Claims of prior success must include definitions of the outcomes
measures used, as well as explanations of the length of time over which
they were measured and how the measures were calculated. Results from
similar projects are cited.
[sbull] The applicant expresses a willingness to work with us, the
evaluation contractor, and the consortium of awardee sites to determine
the specific data to be collected across sites for each disease
category, as well as to develop consistent measurement strategies
between sites.
[sbull] The proposal provides convincing evidence that the
intervention will likely increase the appropriate utilization of
evidence-based and guideline-recommended therapies, as well as improve
patient outcomes.
[sbull] Existing information systems and/or proposed new data
collection are adequate to meet the quality of care reporting
requirements. Applicants should list data to be collected in
demonstration.
[sbull] The proposal reports strong, credible likelihood of savings
and improved patient outcomes calculated from data collected during
implementation of similar disease management interventions by the
applicant.
6. Payment for Disease Management Services and Reduction of Medicare
Expenditures (20 Points)
[sbull] The proposal provides justification and explanation for the
proposed payment methodology.
[sbull] The proposal provides clear, convincing evidence that, over
the three years of the demonstration, the aggregate Medicare
expenditures under Parts A and B (including incentives and start-up
funding, if made) will be less than expected Medicare expenditures in
the absence of the demonstration.
B. Final Selection
From among the most highly qualified applicants, the final
selection of projects for the demonstration will be made by our
Administrator and will take into consideration a number of factors,
including operational feasibility, geographic location, and program
priorities (such as testing a variety of approaches for delivering
services, targeting beneficiaries, and payment). CMS reserves the right
to determine the scope of the project, which includes limiting the
number of awards and beneficiaries covered under the demonstration. In
evaluating applications, we rely on our past experience with successful
and unsuccessful demonstrations. We expect to make the awards in 2003.

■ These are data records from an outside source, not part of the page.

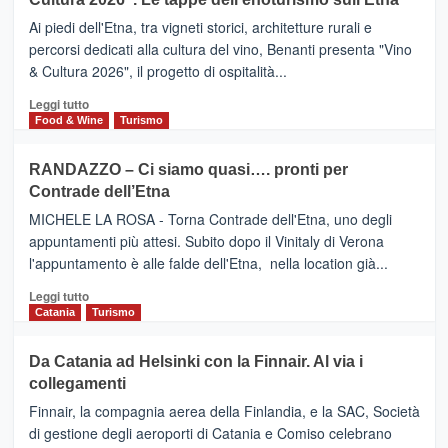
SAN
Valle
DOMENICO
Ai piedi dell'Etna, tra vigneti storici, architetture rurali e
Alcantara
PALACE
percorsi dedicati alla cultura del vino, Benanti presenta "Vino
nei
TAORMINA,
& Cultura 2026", il progetto di ospitalità...
primi
UN
posti
HOTEL
Leggi
Leggi tutto
nella
FOUR
di
Food & Wine
Turismo
classifica
SEASONS
più
siciliana
PRESENTA
su
RANDAZZO – Ci siamo quasi…. pronti per
IL
VIAGRANDE
Contrade dell’Etna
NUOVO
(Ct)
SUMMER
–
MICHELE LA ROSA - Torna Contrade dell'Etna, uno degli
BOOK
Benanti
appuntamenti più attesi. Subito dopo il Vinitaly di Verona
CLUB
presenta
l'appuntamento è alle falde dell'Etna, nella location già...
“Vino
&
Leggi
Leggi tutto
Cultura
di
Catania
Turismo
2026”.
più
Le
su
Da Catania ad Helsinki con la Finnair. Al via i
tappe
RANDAZZO
collegamenti
dell’enoturismo
–
sull’Etna
Ci
Finnair, la compagnia aerea della Finlandia, e la SAC, Società
siamo
di gestione degli aeroporti di Catania e Comiso celebrano
quasi….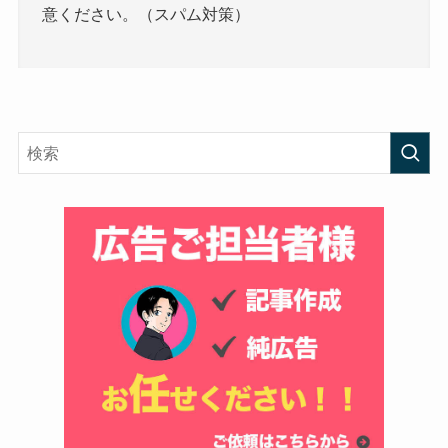
意ください。（スパム対策）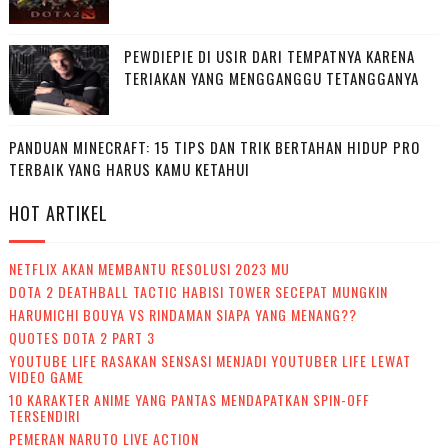
PEWDIEPIE DI USIR DARI TEMPATNYA KARENA
TERIAKAN YANG MENGGANGGU TETANGGANYA
PANDUAN MINECRAFT: 15 TIPS DAN TRIK BERTAHAN HIDUP PRO
TERBAIK YANG HARUS KAMU KETAHUI
HOT ARTIKEL
NETFLIX AKAN MEMBANTU RESOLUSI 2023 MU
DOTA 2 DEATHBALL TACTIC HABISI TOWER SECEPAT MUNGKIN
HARUMICHI BOUYA VS RINDAMAN SIAPA YANG MENANG??
QUOTES DOTA 2 PART 3
YOUTUBE LIFE RASAKAN SENSASI MENJADI YOUTUBER LIFE LEWAT
VIDEO GAME
10 KARAKTER ANIME YANG PANTAS MENDAPATKAN SPIN-OFF
TERSENDIRI
PEMERAN NARUTO LIVE ACTION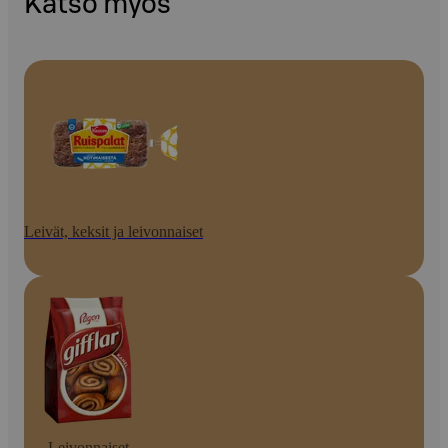
Katso myös
Leivät, keksit ja leivonnaiset
Leivonnaiset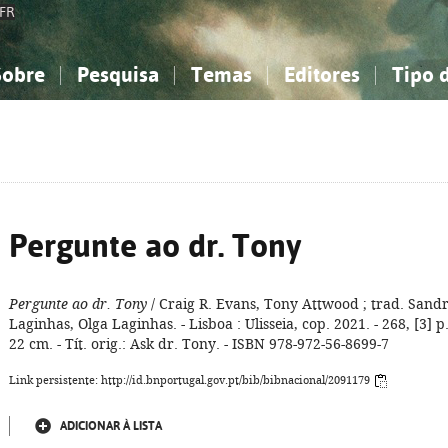
FR
Sobre
Pesquisa
Temas
Editores
Tipo 
obre a Bibliografia Nacional
imples
onhecimento, Informação...
onhecimento, Informação...
Combinada
A minha lista
Como utilizar
Filosofia, psicologia...
Filosofia, psicologia...
Perguntas frequente
iências sociais...
iências sociais...
Ciências exatas e naturais...
Ciências exatas e naturais...
rte, desporto...
rte, desporto...
Literatura, linguística...
Literatura, linguística...
Pergunte ao dr. Tony
Pergunte ao dr. Tony
/ Craig R. Evans, Tony Attwood ; trad. Sand
Laginhas, Olga Laginhas. - Lisboa : Ulisseia, cop. 2021. - 268, [3] p.
22 cm. - Tít. orig.: Ask dr. Tony. - ISBN 978-972-56-8699-7
Link persistente: http://id.bnportugal.gov.pt/bib/bibnacional/2091179
ADICIONAR À LISTA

IV. Collection of Information Requirements
In compliance with the requirement of section 3506(c)(2)(A) of the
Paperwork Reduction Act of 1995, we are publishing the following
summary of proposed collections for public comment. Interested persons
are invited to send comments regarding this burden estimate or any
other aspect of this collection of information, including any of the
following subjects: (1) The necessity and utility of the proposed
information collection for the proper performance of the agency's
functions; (2) the accuracy of the estimated burden; (3) ways to
enhance the quality, utility, and clarity of the information to be
collected; and (4) the use of automated collection techniques or other
forms of information technology to
[[Page 9680]]
minimize the information collection burden. However, the collection
requirements associated with this notice have been approved by OMB,
under control number 0938-0880, with a current expiration date of 3/31/
2003.
Authority: Section 402 of the Social Security Act Amendments of
1967 (42 U.S.C. 1395b-1)
(Catalog of Federal Domestic Assistance Program No. 93.779, Health
Care Financing Research, Demonstrations and Evaluations)
Dated: September 9, 2002.
Thomas A. Scully,
Administrator, Centers for Medicare & Medicaid Services.